Seit dem Aufleben der Wissenschaften unter den Karolingern war die Kenntnis der alten Dichter eine Bedingung der literarischen Bildung, und ihre auch in Italien gestifteten Schulen unterstützten sie. Am Ende des X. Jahrhunderts machte sogar ein sonderbarer Fall in Ravenna großes Aufsehen, welcher bewies, wie eifrig einzelne diese Wissenschaft betrieben. Der Scholasticus Vilgard hatte sich so sehr in Virgil, Horaz und Juvenal verliebt, daß ihm diese Dichter im Traum erschienen und ihm die Unsterblichkeit versprachen; er bekannte daher öffentlich, daß ihre Lehren die Kraft von Glaubensartikeln besäßen, weshalb er als Heide vor das geistliche Tribunal zitiert wurde. In Deutschland war man in solche elegante Studien sehr vertieft. Otto I. sprach zwar kaum Lateinisch, aber sein Sohn und Enkel waren Kenner der alten Literatur; sein Bruder, der Erzbischof Bruno, ein sächsischer Mäzen, erneuerte sogar die Palastschule Karls und sammelte selbst griechische Grammatiker um sich her. Unter den Frauen Roms erscheint uns nur eine, Imiza, als gebildete Matrone, weil wir einige Schreiben Gerberts an sie finden; die vornehmsten Frauen jedoch waren literae nesciae, schreibensunkundig, während in Deutschland Hedwig von Schwaben mit dem Mönch Ekkehard den Virgil und Horaz las. Junge Mädchen von Adel wurden in den Nonnenschulen zu Gandersheim und Quedlinburg durch die ihnen unverständlichen Klassiker gequält, und während die Geschichte und Geographie ihres Vaterlandes ihnen unbekannt blieb, waren sie aus dem Virgil mit den fabelhaftesten Gegenden Italiens vertraut. Die deutsche Nonne Hrotsvith schrieb lateinische Epen und Dramen, und Adelheid wie Theophano konnten sich in klassischer Bildung mit der langobardischen Fürstin Adelberga vergleichen. So zog Rom aus der Heimatlichkeit der klassischen Sprache keinen Gewinn, sondern die römische Gesellschaft blieb hinter der Bildung Deutschlands und Frankreichs zurück. Während Otto III. das Reich des Philosophen Marc Aurel herzustellen sich vornahm, glaubten die Römer, daß die Reiterstatue dieses Kaisers einen Bauern vorstelle, der einst einen König bei seiner Notdurft überrascht und gefangen habe. Jedoch Fabeln mögen immer das Vorrecht des unwissenden Volkes sein; aber eine rechtmäßige Anklage gegen die Unkultur Roms hat die Literaturgeschichte zu erheben, indem sie nachweist, daß während des ganzen X. Jahrhunderts unter den Römern kein literarisches Talent gesehen ward.

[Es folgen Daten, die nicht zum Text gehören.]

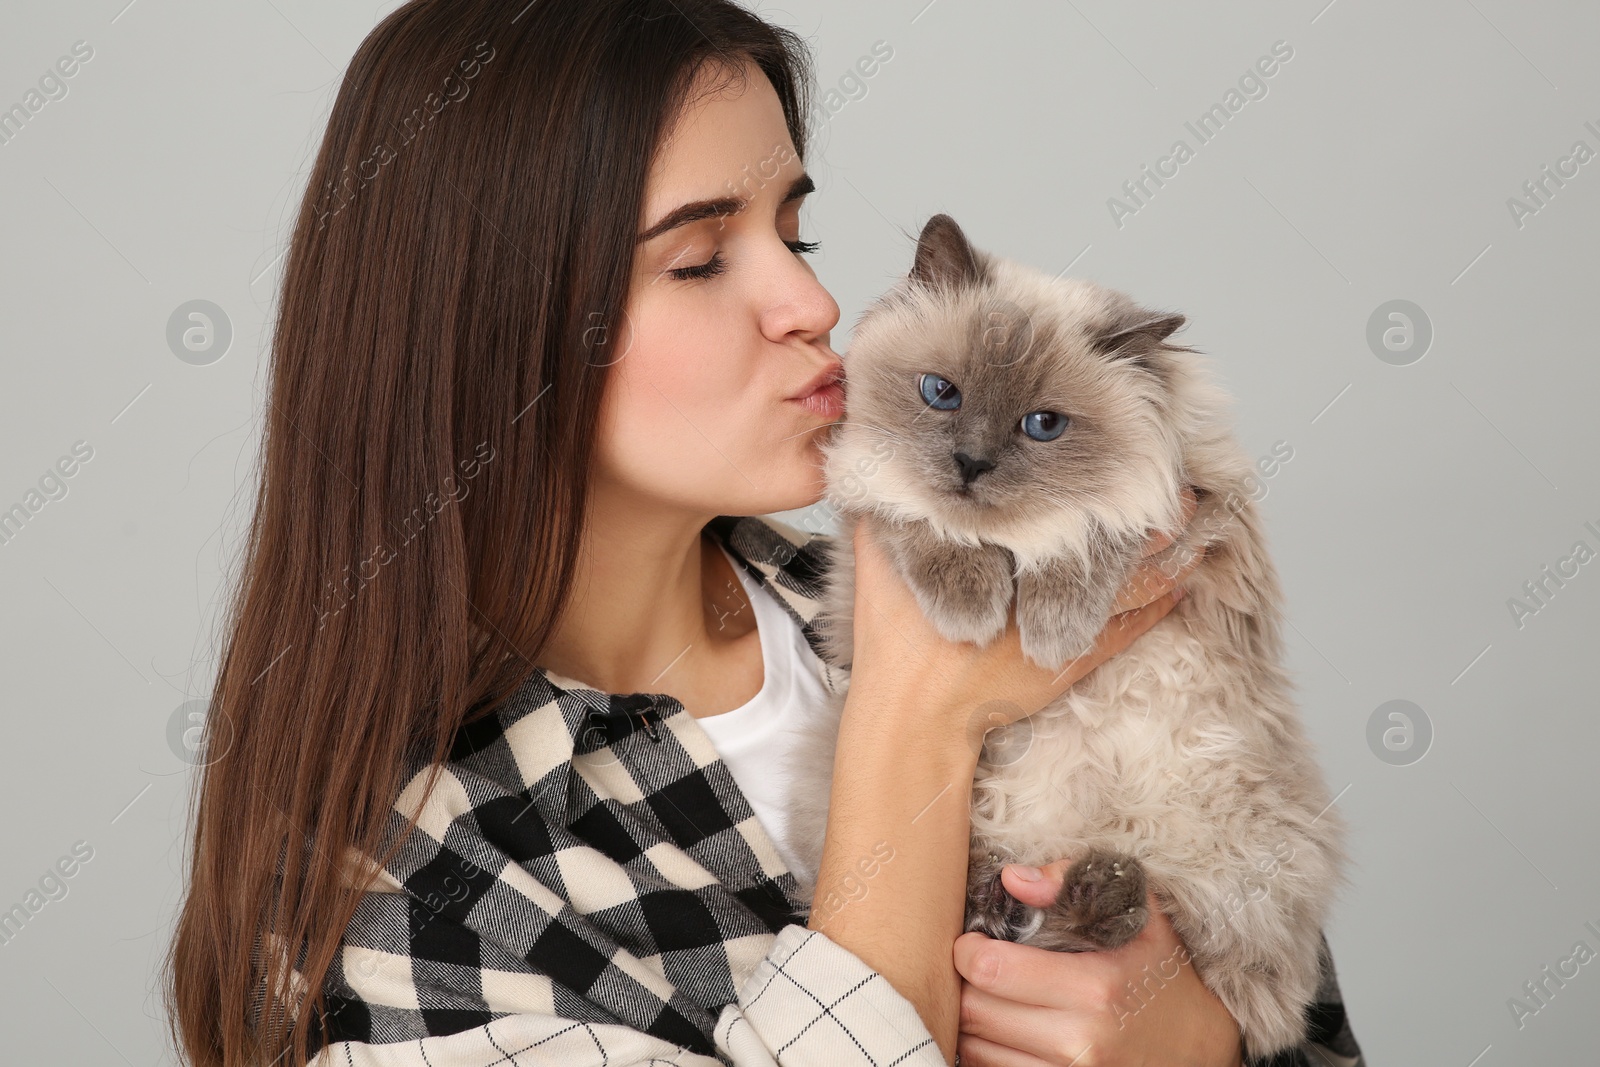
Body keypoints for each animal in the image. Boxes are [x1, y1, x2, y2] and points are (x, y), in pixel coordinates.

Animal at [787, 214, 1350, 1062]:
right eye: (940, 393)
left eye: (1042, 425)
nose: (970, 465)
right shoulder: (866, 508)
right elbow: (924, 523)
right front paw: (973, 603)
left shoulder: (1196, 511)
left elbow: (1091, 536)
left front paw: (1053, 629)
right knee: (1002, 908)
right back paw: (1022, 896)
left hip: (1234, 861)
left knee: (1227, 974)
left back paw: (1099, 888)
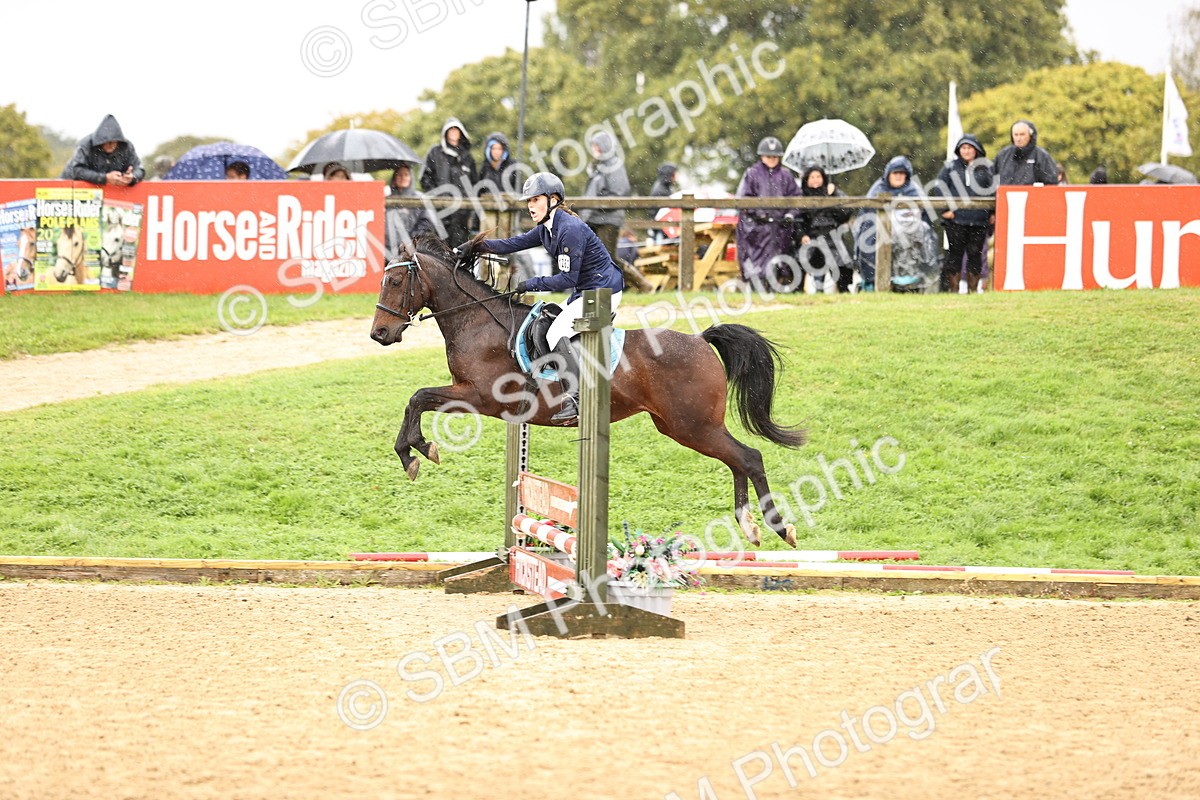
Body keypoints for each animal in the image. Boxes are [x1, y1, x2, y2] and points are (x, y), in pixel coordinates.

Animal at [369, 234, 806, 547]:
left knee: (749, 458)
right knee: (737, 461)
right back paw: (750, 527)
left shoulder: (480, 396)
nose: (379, 334)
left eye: (395, 280)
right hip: (681, 427)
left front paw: (417, 451)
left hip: (694, 425)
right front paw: (413, 452)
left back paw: (778, 527)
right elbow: (416, 399)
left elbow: (420, 397)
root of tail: (701, 341)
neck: (477, 321)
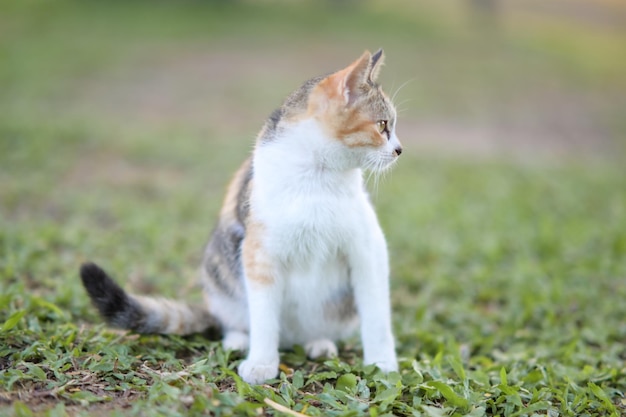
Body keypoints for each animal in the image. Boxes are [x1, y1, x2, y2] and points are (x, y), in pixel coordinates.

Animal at [79, 48, 400, 384]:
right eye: (382, 125)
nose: (399, 149)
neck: (318, 176)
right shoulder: (259, 252)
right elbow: (263, 317)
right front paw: (261, 363)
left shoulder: (368, 249)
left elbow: (377, 317)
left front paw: (382, 365)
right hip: (219, 277)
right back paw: (238, 339)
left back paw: (319, 343)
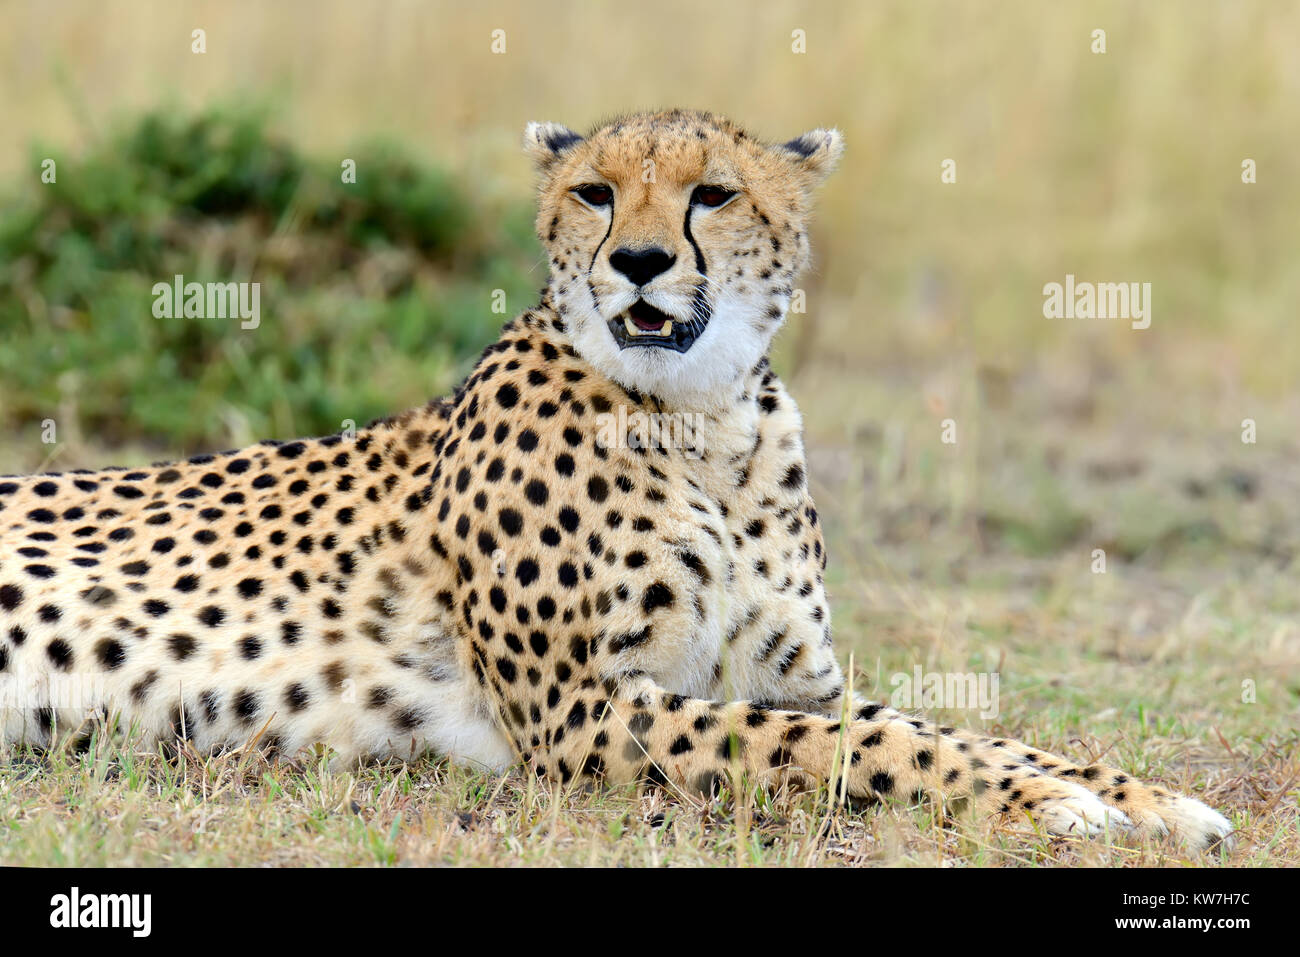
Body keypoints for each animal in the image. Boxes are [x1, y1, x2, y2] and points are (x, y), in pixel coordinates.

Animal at [0, 113, 1227, 852]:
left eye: (714, 194)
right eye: (594, 192)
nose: (639, 261)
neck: (705, 423)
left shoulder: (785, 678)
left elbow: (953, 728)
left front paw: (1141, 797)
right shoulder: (584, 712)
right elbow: (869, 748)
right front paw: (1059, 803)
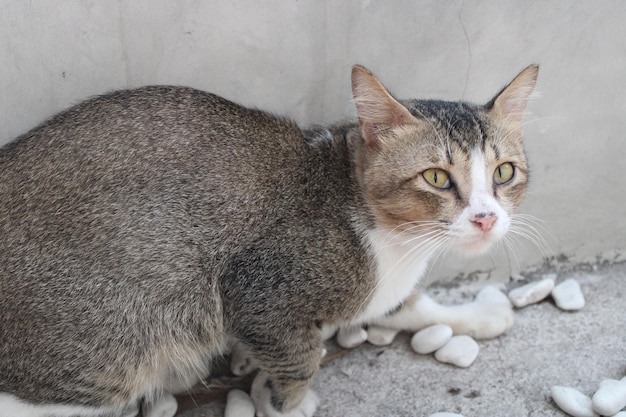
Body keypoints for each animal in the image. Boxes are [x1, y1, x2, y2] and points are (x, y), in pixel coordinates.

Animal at [0, 62, 536, 416]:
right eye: (437, 178)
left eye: (504, 173)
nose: (486, 218)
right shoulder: (260, 289)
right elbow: (301, 356)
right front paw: (287, 401)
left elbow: (406, 303)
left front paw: (475, 315)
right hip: (110, 343)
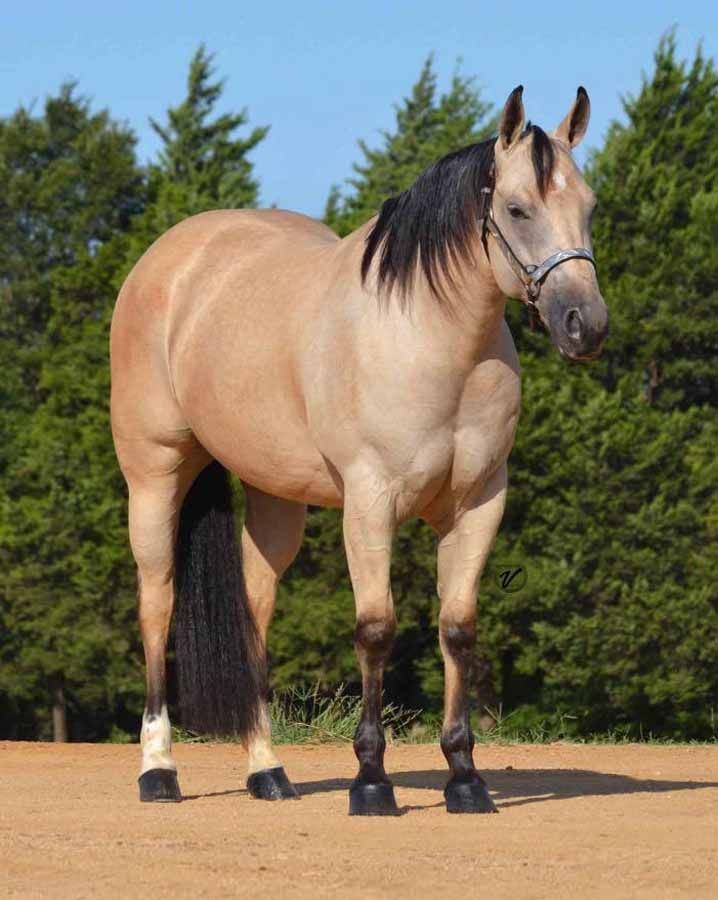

In der Lombardei glänzten Fremdlinge wie Ratherius von Verona, ein umherschweifender Lütticher, der seine Bildung der Klosterschule von Laubes verdankte, oder Langobarden wie Atto von Vercelli, wie der Panegyrist Berengars und wie Liutprand von Cremona. Sie alle zeigen eine pedantische Schulgelehrsamkeit, und ihre Prosa wie Poesie ist mit Fragmenten aus den Klassikern geschmückt, die sich darin völlig so ausnehmen wie die Reste von antiken Friesen und Säulen, welche man in Kirchen und Paläste des Mittelalters einfügte. Denselben Charakter entdeckten wir schon in Johann Diaconus, dem Lebensbeschreiber Gregors, und finden wir auch in einigen römischen Schriftstellern des X. Jahrhunderts. Das gleiche Wesen ist bei Otto III. sichtbar, welcher Fragmente des Römerreichs, Titel, Gewänder, Ideen in seinen mittelalterlichen Staat begierig aufnahm, wo sie als völlig klassische Flickwerke erscheinen. Das Gewand, welches jene Zeit trug, war ein roher Stoff, den einige antike Borten und Figuren verzierten. Die Sucht, ein barbarisches Zeitalter mit solchen Erinnerungen zu adeln, war allgemein. Seit Karl zitierte man mit Leidenschaft Phrasen aus Virgil oder Statius, und die Kunst, Verse zu machen, war zur Zeit des Lobredners Berengars so gewöhnlich, daß er im Eingange seines Poems sich entschuldigt, es zu schreiben, da doch niemand jetzt nach Gedichten frage, denn selbst auf dem Lande mache man Verse, so gut wie in den Städten. In Rom indes wurden nur Leichensteine, Kirchentüren oder Tribunen nach wie vor mit Distichen bedeckt; wir fanden darunter entsetzlich barbarische und wenige erträgliche, wie namentlich die Grabschriften sind, die sich auf die Crescentier beziehen. Das Bestreben nach blumenreicher Fülle ist darin überall sichtbar, und der Gedankengehalt schwer und mystisch dunkel wie die Zeit. Die Verfasser solcher Verse waren damals wahrscheinlich eher Laien oder Grammatiker als Geistliche.